Food Retailers Experience Big Decrease in Margins

A new report by McKinsey and Eurocommerce shows that because of cost inflation, lower volumes, and more price–sensitive customers, Europe’s food retailers saw the biggest drop in margins in five years.

Between 2019 and 2022, the average margin of European grocers decreased by three percentage points. The EBITDA margin decreased by one percentage point, while the EBIT margin stagnated. Adjusted for inflation, turnover dropped 7.1%, driven by intensified downtrading, consumers opted for cheaper products.

The analysts expect that consumer behaviour in 2023 will continue reflecting a cautious approach due to the knock-on effects of recent economic uncertainty. Retail volumes are likely to stay flat for the rest of 2023 due to the difficult economic climate. More than 53% of consumers plan to save more money on food.

Across Europe, consumer downtrading has led to substantial growth for private label. Compared with 2021, the value share of private label increased by 1.9 percentage points. However, only 0.8 percentage points of this increase can be explained by same store downtrading. The remaining part is caused by faster–than–average price increases for private label goods (0.8 percentage points) and above average growth of the discount channel, which has a higher private label share (0.3 percentage points). Pure online players grew faster than inflation in 2022 and some reached profitability.
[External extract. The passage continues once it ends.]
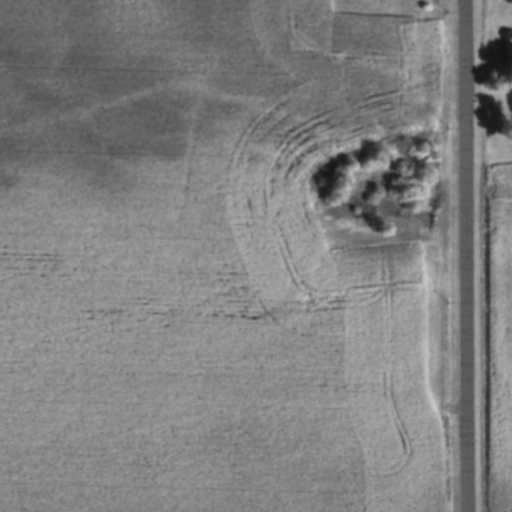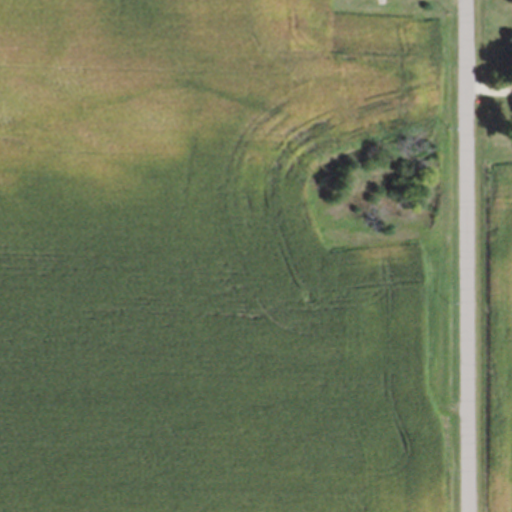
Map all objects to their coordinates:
road: (455, 256)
Regarding channels, discounters gained 1.4 percent in market share in Europe relative to 2021. This was largely driven by a combination of aggressive footprint growth in recent years, recovery from the pandemic–related sales dip, price inflation faster than market average and an increase in price sensitivity in the market. Discounters grew at the expense of all other channels: traditional trade declined by 0.8 percentage points, hypermarkets by 0.2, online by 0.3, and supermarkets
by 0.1.

This is the third time McKinsey and EuroCommerce have launched a joint State of Grocery Retail report, which includes a survey of more than 12,000 consumers and almost 50 grocery executives and thought leaders.